The announcement on the elevation of Stalin is also significant because of changes sweeping the ruling All India Anna Dravida Munnetra Kazhagam (AIADMK).
As he officially takes the centre stage, Stalin will not only take on chief minister O. Panneerselvam, but also the new AIADMK leader V.K.Sasikala—two leaders who succeeded chief minister J. Jayalalithaa after her death on 5 December. However, the announcement from the DMK is not a surprise as Stalin has been handling party affairs for long and Karunanidhi has projected him as his ‘political heir’ over the last decade.
Named after Joseph Stalin, the DMK leader was born on 1 March 1953, just four days before the death of the Soviet leader. M.K. Stalin was initially appointed as secretary of the DMK youth wing in 1984, and later elected mayor of Chennai Corporation in 1996, a position he held until 2002. Elected DMK deputy general secretary in 2003, he was made minister of municipal administration and rural development in 2006.

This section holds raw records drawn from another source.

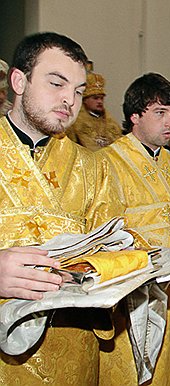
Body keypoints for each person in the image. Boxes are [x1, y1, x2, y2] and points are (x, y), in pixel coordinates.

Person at [0, 32, 122, 385]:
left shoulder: (93, 166)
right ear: (19, 81)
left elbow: (113, 250)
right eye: (57, 83)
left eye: (79, 91)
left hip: (72, 348)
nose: (70, 100)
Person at [98, 73, 170, 386]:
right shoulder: (105, 164)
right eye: (159, 112)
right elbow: (99, 234)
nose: (169, 122)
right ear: (135, 116)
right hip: (129, 297)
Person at [66, 71, 122, 151]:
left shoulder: (112, 123)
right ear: (85, 100)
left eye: (101, 98)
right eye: (95, 98)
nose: (100, 101)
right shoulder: (74, 123)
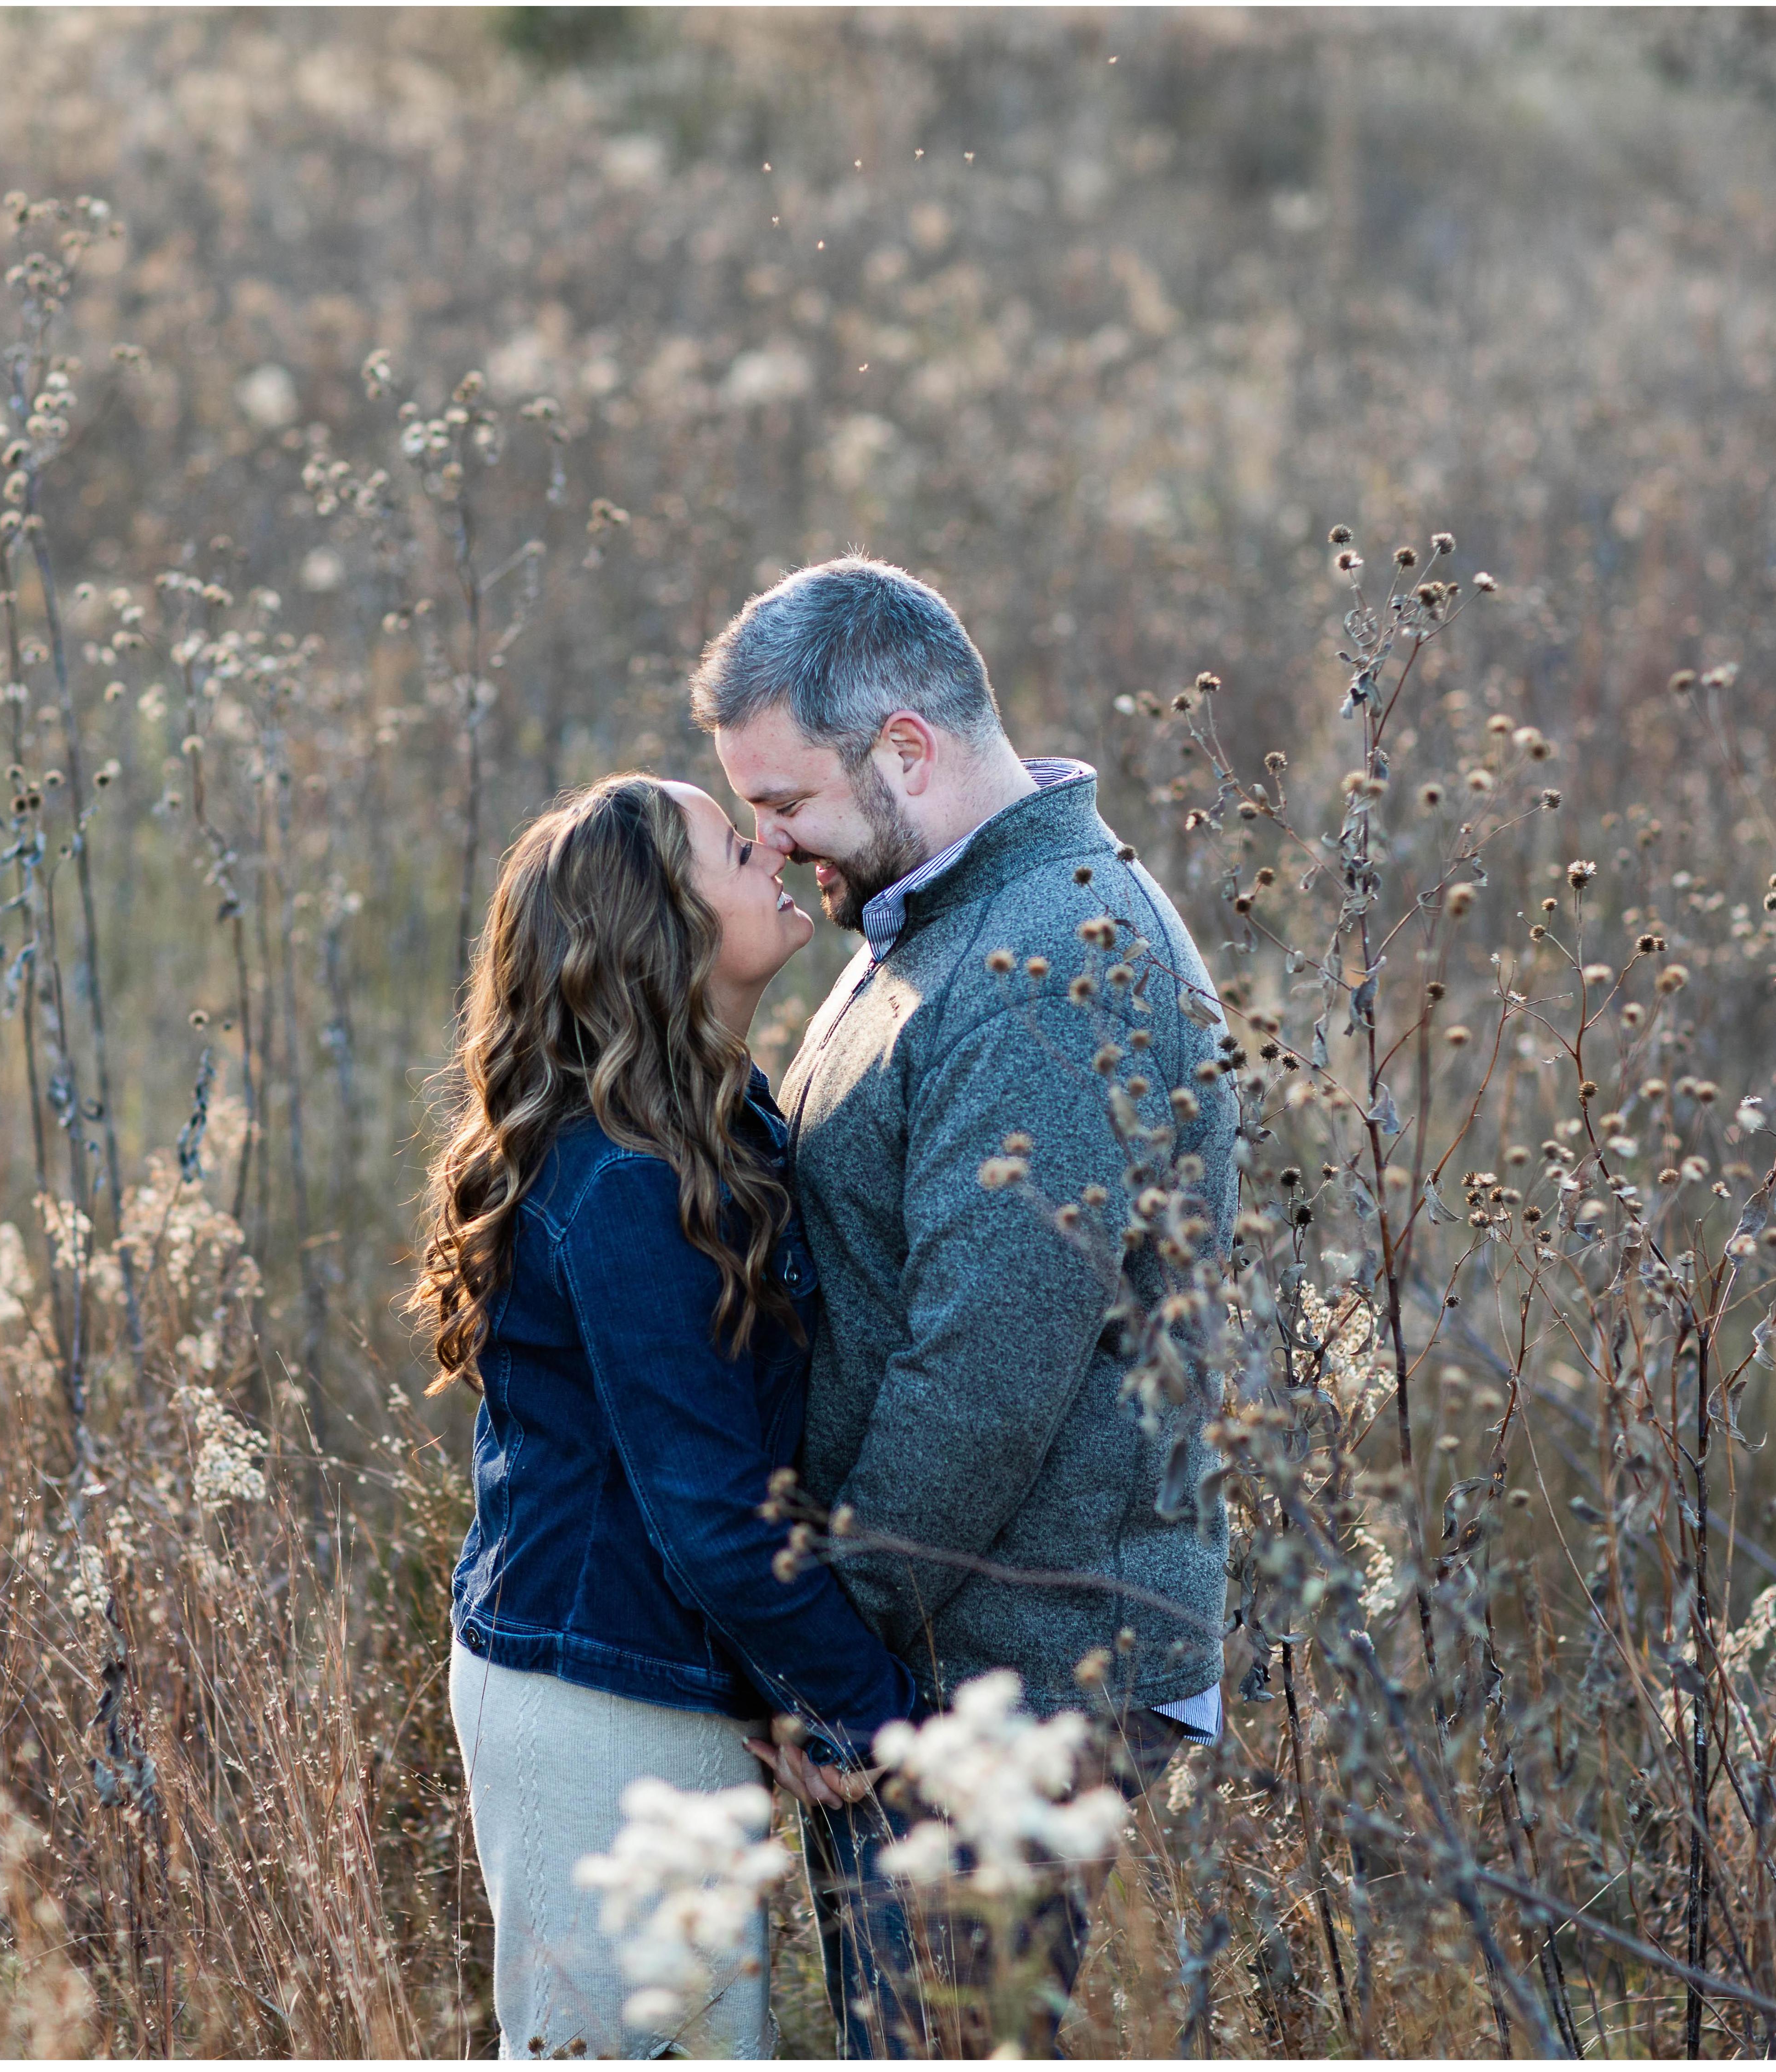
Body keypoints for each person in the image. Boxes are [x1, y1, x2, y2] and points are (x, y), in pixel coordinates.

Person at [693, 554, 1235, 2057]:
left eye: (788, 803)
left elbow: (986, 1365)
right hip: (942, 1656)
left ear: (907, 751)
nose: (773, 843)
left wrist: (829, 1649)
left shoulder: (1048, 954)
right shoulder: (941, 923)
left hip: (1018, 1672)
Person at [413, 773, 925, 2061]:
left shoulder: (715, 1124)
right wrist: (871, 1715)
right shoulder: (628, 1180)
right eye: (729, 843)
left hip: (663, 1679)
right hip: (596, 1702)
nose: (771, 850)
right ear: (664, 926)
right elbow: (707, 1510)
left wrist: (783, 1693)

Stalin has been the treasurer of the party since 2008, and was appointed Tamil Nadu deputy chief minister the next year. First elected to the state assembly in 1989, he won his sixth term as a legislator from Kolathur constituency in the May 2016 assembly elections.
Stalin is fondly called Thalalpathy (Tamil for commander) since his arrest in 1975 under the Maintenance of Internal Security Act, or Misa, during the Emergency.
While critics have charged Karunanidhi with encouraging “dynasty politics", many party members, including Karunanidhi, claim that Stalin’s rise has been “gradual and steady" and that he worked his way up the ladder.
M.T.R. Nathan, a senior member of the DMK, said that after Karunanidhi “he is the only one capable of carrying the (DMK) legacy forward. He is energetic and knows the pulse of the general public, which was evident during his ‘Nammaku Naamey’ campaign before the May 2016 assembly election."
“Thalapathy has been in active politics for more that 40 years. Having said that, it’s difficult to match the wit and charisma of Thalaivar (Tamil for leader, i.e. Karunanidhi), who has a deep understanding of the political climate not just in the state but the entire nation—not just in handling the affairs of the DMK, but in understanding the political climate of the state and the nation," said a DMK cadre.
Claiming that the two men cannot be compared, Rathina Saminathan, a senior DMK member, said, “But for Stalin, the apex is not too far. He will soon fill the place of (Karunanidhi)."
Changes are afoot in the ruling party too. It has appointed V.K. Sasikala—close aide and confidante of Jayalalithaa—as the AIADMK general secretary and efforts are being made to make her the chief minister.
While the the AIADMK will be trying hard to keep the next four-and-a-half years of its government intact, the situation is very fluid not just for the AIADMK, but for the state politics, according to analysts.
While Sasikala has been manoeuvring in the shadows of Jayalalithaa for over 30 years, Stalin has been in active politics for the last four decades. At this juncture, this means that he has a very important part to play in Tamil Nadu—both as leader of opposition and as working president of his party in shaping Dravidian politics.